### Your objective:
Beginning with the first line of the data below, set down each line exactly through the line that contains "Podobną jakość prezentowała wypuszczona rok".

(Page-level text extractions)
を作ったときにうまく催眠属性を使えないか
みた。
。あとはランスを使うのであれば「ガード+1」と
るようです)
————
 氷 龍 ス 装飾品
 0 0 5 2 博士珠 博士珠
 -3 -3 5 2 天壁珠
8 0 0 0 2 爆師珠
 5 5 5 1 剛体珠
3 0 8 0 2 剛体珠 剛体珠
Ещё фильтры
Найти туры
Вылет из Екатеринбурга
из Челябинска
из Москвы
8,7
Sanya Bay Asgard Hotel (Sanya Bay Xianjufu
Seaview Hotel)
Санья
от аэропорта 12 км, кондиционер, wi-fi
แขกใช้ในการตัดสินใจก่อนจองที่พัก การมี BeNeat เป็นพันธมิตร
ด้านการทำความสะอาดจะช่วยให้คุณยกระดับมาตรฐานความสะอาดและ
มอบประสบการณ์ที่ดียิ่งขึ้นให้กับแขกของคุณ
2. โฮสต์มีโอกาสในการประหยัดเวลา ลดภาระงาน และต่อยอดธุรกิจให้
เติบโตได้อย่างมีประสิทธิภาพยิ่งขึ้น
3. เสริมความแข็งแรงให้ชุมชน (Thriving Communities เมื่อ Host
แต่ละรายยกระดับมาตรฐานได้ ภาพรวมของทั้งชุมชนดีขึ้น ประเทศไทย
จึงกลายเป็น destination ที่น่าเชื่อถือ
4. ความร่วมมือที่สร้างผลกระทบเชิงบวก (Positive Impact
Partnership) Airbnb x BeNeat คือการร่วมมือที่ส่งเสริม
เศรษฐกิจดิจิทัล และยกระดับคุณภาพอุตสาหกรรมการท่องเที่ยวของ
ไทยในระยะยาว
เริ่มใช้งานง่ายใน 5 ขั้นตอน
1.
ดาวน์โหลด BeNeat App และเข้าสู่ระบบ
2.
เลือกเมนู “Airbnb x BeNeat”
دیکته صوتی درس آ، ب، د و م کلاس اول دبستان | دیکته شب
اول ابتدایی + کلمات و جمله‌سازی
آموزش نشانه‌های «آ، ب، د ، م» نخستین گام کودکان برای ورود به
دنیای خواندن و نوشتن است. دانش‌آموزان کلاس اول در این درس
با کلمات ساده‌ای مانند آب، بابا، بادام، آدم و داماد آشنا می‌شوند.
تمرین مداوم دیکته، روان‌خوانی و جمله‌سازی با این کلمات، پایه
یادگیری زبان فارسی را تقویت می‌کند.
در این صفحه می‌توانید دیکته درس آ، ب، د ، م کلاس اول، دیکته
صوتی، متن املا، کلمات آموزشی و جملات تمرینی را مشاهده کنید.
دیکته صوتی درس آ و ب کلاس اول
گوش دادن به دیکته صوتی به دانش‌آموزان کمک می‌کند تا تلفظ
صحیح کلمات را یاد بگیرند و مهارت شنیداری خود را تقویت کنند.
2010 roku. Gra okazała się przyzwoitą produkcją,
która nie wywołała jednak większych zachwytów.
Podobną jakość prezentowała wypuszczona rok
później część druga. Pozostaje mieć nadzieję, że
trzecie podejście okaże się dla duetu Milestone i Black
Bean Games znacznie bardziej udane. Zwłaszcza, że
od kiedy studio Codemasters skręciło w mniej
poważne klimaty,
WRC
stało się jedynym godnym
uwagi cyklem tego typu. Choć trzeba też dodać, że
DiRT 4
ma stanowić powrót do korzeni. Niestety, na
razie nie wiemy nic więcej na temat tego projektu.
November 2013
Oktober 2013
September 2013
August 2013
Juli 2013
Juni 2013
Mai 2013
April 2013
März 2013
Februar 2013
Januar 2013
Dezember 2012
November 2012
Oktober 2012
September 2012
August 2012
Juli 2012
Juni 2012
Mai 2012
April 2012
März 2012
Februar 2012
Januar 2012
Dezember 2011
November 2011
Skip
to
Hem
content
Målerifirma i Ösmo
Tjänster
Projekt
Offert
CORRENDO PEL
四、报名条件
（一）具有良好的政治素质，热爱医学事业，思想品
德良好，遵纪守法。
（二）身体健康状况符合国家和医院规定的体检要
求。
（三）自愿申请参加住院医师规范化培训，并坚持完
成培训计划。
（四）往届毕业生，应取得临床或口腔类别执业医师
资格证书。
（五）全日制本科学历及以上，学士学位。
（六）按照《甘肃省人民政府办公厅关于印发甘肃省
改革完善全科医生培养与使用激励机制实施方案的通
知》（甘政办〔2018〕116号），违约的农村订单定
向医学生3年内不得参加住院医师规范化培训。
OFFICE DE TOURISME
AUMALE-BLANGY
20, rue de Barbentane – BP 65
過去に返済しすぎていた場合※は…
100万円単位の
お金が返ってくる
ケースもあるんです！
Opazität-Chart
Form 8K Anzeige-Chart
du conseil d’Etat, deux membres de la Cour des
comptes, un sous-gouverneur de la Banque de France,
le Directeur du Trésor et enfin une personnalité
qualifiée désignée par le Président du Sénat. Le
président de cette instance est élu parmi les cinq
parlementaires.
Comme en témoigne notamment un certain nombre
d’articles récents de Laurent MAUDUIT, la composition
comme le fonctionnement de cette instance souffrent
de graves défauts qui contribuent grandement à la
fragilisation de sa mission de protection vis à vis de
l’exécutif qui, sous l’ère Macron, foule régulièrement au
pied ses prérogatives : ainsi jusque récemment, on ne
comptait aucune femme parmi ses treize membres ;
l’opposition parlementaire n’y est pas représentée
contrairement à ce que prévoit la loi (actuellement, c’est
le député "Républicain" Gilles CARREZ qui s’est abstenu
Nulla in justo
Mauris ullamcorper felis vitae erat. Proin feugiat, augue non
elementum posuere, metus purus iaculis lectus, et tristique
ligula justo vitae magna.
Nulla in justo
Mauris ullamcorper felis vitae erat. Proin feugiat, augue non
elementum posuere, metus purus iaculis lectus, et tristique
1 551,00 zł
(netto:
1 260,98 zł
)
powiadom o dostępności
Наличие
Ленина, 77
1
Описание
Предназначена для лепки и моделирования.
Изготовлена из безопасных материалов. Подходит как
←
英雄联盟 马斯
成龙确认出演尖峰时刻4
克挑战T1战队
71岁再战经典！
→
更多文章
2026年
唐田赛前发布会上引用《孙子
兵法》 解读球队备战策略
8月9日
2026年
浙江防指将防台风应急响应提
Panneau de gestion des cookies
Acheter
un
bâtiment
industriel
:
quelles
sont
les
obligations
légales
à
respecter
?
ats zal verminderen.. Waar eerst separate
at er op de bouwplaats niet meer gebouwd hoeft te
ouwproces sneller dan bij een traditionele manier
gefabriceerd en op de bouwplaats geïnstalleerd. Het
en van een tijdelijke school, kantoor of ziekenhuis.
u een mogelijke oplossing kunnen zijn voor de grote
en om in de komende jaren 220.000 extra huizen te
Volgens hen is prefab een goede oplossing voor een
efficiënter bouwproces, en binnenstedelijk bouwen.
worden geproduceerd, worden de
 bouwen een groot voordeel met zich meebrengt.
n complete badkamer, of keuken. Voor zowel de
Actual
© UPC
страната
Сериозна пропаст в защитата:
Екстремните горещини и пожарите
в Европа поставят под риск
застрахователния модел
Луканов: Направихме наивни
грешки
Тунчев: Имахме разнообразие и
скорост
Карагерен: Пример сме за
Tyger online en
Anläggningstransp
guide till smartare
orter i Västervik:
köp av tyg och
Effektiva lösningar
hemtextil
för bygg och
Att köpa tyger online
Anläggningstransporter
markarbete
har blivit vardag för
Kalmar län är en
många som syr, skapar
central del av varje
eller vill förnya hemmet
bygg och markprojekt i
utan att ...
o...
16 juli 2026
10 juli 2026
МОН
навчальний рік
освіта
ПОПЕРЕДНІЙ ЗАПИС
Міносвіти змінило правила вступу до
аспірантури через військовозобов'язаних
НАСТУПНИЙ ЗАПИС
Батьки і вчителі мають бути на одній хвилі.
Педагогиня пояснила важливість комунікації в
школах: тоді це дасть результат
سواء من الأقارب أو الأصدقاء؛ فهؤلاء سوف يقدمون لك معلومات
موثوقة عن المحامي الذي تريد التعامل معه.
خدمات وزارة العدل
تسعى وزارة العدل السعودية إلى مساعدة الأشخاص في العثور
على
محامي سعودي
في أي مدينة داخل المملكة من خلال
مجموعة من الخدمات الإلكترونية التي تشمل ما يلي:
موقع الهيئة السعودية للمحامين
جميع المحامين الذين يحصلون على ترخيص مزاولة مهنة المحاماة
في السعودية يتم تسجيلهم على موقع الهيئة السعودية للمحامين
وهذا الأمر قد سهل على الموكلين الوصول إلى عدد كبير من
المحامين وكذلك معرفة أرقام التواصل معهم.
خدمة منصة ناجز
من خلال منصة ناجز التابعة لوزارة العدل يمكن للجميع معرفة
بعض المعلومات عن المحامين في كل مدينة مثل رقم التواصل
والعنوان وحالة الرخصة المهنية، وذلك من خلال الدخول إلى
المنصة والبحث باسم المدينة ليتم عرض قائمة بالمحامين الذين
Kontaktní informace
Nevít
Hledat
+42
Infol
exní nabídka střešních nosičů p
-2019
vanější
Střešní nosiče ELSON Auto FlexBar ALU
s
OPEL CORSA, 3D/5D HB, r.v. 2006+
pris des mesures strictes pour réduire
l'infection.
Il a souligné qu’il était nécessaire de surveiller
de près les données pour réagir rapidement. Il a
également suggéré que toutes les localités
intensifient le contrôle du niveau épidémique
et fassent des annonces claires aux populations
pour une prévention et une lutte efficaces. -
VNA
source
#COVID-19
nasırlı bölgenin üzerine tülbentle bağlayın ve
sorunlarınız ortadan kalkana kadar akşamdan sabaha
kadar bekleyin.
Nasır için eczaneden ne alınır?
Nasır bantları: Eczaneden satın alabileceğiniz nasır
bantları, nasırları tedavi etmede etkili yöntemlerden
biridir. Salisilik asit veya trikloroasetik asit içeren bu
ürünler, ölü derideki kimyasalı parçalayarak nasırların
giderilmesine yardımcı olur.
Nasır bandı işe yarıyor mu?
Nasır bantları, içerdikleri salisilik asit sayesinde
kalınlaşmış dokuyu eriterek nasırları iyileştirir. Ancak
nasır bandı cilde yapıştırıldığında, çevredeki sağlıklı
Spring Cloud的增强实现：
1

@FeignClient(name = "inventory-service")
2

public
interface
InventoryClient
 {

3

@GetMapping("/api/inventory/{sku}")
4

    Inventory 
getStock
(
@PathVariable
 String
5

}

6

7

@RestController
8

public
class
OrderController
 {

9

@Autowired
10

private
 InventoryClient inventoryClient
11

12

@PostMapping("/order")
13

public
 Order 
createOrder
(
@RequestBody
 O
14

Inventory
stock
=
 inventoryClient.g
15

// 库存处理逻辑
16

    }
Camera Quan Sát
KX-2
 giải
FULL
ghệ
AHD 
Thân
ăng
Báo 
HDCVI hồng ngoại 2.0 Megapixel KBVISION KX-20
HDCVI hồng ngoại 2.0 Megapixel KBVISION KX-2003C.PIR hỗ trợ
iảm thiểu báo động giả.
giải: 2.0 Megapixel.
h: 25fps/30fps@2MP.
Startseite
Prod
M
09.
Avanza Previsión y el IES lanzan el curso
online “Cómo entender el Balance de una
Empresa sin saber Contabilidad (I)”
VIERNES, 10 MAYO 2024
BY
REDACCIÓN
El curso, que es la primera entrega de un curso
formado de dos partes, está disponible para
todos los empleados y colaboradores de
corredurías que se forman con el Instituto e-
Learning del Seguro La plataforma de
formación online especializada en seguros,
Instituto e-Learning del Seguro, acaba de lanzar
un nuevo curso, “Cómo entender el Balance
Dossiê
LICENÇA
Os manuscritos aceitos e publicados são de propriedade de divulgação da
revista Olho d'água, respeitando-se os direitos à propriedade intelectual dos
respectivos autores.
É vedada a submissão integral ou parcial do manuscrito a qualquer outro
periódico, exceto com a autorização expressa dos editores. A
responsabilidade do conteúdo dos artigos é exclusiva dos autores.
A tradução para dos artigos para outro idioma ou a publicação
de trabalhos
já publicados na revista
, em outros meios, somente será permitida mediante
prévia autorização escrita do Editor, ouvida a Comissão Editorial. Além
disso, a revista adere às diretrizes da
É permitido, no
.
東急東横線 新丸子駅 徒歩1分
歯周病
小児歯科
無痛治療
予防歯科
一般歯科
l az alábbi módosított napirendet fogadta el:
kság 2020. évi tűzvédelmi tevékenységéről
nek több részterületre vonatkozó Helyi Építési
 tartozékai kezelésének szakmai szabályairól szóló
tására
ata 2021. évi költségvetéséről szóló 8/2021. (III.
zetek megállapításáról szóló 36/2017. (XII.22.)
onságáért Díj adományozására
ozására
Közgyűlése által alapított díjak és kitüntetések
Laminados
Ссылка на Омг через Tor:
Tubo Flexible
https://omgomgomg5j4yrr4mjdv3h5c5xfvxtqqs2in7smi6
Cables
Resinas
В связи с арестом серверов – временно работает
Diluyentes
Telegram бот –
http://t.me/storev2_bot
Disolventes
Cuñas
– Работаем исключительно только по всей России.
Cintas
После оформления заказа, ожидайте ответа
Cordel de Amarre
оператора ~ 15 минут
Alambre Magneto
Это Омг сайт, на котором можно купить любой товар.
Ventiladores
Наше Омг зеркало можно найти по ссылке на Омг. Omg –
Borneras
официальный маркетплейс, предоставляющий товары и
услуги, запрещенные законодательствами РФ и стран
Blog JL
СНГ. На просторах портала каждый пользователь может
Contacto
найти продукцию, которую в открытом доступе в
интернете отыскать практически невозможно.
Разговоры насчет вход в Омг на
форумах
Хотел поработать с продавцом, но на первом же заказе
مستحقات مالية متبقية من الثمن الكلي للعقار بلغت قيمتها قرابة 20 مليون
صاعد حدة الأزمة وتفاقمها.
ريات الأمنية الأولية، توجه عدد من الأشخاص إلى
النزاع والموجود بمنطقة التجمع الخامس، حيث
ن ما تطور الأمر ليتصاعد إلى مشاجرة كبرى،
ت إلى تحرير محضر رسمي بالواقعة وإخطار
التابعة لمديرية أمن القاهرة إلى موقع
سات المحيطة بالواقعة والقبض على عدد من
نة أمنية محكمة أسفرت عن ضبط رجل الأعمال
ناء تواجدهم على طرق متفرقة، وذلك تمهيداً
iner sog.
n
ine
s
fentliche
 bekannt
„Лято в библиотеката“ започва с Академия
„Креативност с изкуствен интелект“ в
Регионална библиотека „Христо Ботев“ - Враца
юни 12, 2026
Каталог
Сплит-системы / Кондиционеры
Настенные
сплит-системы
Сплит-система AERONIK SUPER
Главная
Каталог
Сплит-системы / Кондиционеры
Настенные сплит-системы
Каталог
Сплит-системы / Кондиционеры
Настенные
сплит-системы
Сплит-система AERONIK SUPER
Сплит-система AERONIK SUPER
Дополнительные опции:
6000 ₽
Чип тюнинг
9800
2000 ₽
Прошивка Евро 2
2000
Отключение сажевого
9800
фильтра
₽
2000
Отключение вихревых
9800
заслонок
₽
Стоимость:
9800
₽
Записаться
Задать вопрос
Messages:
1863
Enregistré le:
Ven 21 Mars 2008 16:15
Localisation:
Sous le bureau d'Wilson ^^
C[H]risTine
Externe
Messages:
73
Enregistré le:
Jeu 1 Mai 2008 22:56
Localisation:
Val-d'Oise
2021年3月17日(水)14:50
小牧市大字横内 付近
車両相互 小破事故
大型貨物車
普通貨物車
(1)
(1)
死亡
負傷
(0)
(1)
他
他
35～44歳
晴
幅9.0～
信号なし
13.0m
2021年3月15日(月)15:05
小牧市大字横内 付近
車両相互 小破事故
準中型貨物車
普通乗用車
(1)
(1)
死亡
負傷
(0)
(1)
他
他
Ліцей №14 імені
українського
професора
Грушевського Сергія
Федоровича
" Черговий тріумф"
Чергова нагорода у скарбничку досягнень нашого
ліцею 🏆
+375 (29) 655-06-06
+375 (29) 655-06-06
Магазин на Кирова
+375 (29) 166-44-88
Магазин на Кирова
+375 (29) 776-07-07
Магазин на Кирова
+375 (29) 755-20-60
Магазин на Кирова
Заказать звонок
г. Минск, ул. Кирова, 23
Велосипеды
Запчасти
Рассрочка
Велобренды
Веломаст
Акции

### Reply:
を作ったときにうまく催眠属性を使えないか
みた。
。あとはランスを使うのであれば「ガード+1」と
るようです)
————
 氷 龍 ス 装飾品
 0 0 5 2 博士珠 博士珠
 -3 -3 5 2 天壁珠
8 0 0 0 2 爆師珠
 5 5 5 1 剛体珠
3 0 8 0 2 剛体珠 剛体珠
Ещё фильтры
Найти туры
Вылет из Екатеринбурга
из Челябинска
из Москвы
8,7
Sanya Bay Asgard Hotel (Sanya Bay Xianjufu
Seaview Hotel)
Санья
от аэропорта 12 км, кондиционер, wi-fi
แขกใช้ในการตัดสินใจก่อนจองที่พัก การมี BeNeat เป็นพันธมิตร
ด้านการทำความสะอาดจะช่วยให้คุณยกระดับมาตรฐานความสะอาดและ
มอบประสบการณ์ที่ดียิ่งขึ้นให้กับแขกของคุณ
2. โฮสต์มีโอกาสในการประหยัดเวลา ลดภาระงาน และต่อยอดธุรกิจให้
เติบโตได้อย่างมีประสิทธิภาพยิ่งขึ้น
3. เสริมความแข็งแรงให้ชุมชน (Thriving Communities เมื่อ Host
แต่ละรายยกระดับมาตรฐานได้ ภาพรวมของทั้งชุมชนดีขึ้น ประเทศไทย
จึงกลายเป็น destination ที่น่าเชื่อถือ
4. ความร่วมมือที่สร้างผลกระทบเชิงบวก (Positive Impact
Partnership) Airbnb x BeNeat คือการร่วมมือที่ส่งเสริม
เศรษฐกิจดิจิทัล และยกระดับคุณภาพอุตสาหกรรมการท่องเที่ยวของ
ไทยในระยะยาว
เริ่มใช้งานง่ายใน 5 ขั้นตอน
1.
ดาวน์โหลด BeNeat App และเข้าสู่ระบบ
2.
เลือกเมนู “Airbnb x BeNeat”
دیکته صوتی درس آ، ب، د و م کلاس اول دبستان | دیکته شب
اول ابتدایی + کلمات و جمله‌سازی
آموزش نشانه‌های «آ، ب، د ، م» نخستین گام کودکان برای ورود به
دنیای خواندن و نوشتن است. دانش‌آموزان کلاس اول در این درس
با کلمات ساده‌ای مانند آب، بابا، بادام، آدم و داماد آشنا می‌شوند.
تمرین مداوم دیکته، روان‌خوانی و جمله‌سازی با این کلمات، پایه
یادگیری زبان فارسی را تقویت می‌کند.
در این صفحه می‌توانید دیکته درس آ، ب، د ، م کلاس اول، دیکته
صوتی، متن املا، کلمات آموزشی و جملات تمرینی را مشاهده کنید.
دیکته صوتی درس آ و ب کلاس اول
گوش دادن به دیکته صوتی به دانش‌آموزان کمک می‌کند تا تلفظ
صحیح کلمات را یاد بگیرند و مهارت شنیداری خود را تقویت کنند.
2010 roku. Gra okazała się przyzwoitą produkcją,
która nie wywołała jednak większych zachwytów.
Podobną jakość prezentowała wypuszczona rok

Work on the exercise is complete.